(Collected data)
* * * * *

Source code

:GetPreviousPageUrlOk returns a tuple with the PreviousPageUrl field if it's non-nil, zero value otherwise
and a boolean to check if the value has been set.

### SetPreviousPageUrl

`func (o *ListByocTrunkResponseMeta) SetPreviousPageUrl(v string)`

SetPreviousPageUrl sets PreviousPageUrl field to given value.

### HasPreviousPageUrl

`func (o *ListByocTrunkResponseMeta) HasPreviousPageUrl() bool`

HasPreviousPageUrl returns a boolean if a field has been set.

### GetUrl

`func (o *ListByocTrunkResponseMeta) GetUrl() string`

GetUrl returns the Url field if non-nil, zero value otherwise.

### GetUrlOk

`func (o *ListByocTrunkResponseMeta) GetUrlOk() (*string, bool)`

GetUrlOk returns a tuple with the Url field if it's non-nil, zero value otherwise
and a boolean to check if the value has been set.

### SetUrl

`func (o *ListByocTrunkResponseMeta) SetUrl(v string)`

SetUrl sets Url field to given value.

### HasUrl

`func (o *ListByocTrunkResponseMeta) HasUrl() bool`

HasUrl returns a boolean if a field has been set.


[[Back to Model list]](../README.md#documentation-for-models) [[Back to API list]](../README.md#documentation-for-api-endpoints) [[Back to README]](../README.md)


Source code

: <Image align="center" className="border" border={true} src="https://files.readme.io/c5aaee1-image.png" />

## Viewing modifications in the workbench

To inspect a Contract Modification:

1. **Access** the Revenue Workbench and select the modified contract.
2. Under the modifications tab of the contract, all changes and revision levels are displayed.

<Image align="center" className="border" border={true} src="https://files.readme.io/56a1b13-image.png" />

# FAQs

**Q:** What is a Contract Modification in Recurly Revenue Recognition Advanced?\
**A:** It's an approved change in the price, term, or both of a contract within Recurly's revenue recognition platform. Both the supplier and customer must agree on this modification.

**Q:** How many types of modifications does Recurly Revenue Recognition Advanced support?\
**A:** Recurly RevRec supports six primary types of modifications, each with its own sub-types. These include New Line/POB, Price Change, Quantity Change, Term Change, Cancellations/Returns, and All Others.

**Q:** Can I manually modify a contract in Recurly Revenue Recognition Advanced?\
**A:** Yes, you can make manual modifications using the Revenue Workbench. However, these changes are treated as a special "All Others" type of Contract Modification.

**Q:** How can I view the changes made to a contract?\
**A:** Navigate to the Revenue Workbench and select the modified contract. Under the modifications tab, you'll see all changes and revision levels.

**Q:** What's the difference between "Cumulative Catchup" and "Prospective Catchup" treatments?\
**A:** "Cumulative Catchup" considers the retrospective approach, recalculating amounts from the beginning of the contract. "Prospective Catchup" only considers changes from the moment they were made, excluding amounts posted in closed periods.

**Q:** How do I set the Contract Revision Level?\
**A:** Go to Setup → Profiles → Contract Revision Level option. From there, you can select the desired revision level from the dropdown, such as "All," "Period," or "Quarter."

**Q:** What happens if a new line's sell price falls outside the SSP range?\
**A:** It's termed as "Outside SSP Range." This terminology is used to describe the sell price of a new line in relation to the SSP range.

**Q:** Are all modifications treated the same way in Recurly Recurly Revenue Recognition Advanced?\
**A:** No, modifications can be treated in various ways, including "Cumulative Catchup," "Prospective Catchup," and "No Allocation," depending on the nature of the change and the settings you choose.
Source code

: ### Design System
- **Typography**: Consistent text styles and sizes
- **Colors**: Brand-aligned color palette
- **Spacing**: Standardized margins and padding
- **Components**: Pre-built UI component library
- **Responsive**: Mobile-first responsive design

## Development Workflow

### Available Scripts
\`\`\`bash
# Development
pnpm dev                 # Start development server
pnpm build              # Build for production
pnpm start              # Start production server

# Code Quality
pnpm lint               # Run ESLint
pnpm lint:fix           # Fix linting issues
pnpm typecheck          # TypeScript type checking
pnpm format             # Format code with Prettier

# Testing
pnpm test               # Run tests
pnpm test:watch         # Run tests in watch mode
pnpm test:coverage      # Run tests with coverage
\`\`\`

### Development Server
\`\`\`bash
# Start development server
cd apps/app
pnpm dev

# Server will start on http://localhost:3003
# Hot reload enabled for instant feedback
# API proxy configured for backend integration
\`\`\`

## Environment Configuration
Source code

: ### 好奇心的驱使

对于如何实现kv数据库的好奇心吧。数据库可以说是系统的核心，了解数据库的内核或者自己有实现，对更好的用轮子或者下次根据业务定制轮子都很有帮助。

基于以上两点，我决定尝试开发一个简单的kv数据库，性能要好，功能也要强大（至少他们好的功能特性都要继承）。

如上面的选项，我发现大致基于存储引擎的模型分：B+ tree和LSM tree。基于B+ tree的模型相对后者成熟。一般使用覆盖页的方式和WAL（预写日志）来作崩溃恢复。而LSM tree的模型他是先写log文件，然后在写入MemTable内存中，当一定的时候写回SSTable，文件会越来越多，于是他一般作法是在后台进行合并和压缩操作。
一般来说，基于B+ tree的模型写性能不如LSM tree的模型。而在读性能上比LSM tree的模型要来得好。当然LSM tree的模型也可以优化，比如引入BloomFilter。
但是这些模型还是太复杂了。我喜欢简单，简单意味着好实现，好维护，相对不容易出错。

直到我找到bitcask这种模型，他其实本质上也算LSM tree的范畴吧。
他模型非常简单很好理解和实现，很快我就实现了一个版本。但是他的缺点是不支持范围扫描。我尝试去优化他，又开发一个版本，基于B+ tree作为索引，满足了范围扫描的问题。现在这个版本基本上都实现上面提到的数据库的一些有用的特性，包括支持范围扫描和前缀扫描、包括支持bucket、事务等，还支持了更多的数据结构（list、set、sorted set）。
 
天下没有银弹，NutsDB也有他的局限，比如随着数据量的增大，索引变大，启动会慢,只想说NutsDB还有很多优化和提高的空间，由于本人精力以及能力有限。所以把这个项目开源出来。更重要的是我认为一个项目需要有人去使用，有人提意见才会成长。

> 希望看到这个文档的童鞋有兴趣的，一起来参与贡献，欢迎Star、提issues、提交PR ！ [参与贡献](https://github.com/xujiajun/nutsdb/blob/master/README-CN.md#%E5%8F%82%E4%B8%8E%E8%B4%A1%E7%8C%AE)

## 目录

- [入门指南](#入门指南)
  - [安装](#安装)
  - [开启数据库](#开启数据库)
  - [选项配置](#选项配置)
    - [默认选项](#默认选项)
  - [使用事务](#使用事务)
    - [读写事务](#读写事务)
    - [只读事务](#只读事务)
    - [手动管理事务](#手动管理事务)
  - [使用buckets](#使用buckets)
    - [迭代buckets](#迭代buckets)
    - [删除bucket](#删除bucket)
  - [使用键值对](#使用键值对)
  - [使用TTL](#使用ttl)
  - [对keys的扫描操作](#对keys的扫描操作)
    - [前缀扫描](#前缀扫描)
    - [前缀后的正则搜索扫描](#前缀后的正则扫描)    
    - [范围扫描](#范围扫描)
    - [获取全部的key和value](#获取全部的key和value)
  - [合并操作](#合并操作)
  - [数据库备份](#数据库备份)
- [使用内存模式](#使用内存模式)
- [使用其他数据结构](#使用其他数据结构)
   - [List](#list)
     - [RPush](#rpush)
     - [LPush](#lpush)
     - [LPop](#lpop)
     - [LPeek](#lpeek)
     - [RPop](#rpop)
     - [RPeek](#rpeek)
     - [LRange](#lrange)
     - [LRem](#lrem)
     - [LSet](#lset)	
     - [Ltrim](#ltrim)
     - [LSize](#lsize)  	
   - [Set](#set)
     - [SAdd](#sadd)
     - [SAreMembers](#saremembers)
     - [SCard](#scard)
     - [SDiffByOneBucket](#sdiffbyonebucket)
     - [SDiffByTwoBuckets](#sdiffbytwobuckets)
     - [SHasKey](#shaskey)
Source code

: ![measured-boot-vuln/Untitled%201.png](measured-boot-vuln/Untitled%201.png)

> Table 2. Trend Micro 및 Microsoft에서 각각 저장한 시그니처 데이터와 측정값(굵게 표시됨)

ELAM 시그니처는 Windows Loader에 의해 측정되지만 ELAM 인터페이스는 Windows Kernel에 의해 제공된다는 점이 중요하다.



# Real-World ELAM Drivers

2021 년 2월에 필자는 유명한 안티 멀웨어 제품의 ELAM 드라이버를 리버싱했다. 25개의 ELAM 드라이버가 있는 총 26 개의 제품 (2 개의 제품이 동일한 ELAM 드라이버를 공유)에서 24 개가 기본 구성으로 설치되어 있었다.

* * * * *

_WHAT THE TASK ASKS_: From the start of the data to the line that holds "(o *ListByocTrunkResponseMeta) SetPreviousPageUrl(v", retype each line exactly, with both ends included.

_TASK ANSWER_:
Source code

:GetPreviousPageUrlOk returns a tuple with the PreviousPageUrl field if it's non-nil, zero value otherwise
and a boolean to check if the value has been set.

### SetPreviousPageUrl

`func (o *ListByocTrunkResponseMeta) SetPreviousPageUrl(v string)`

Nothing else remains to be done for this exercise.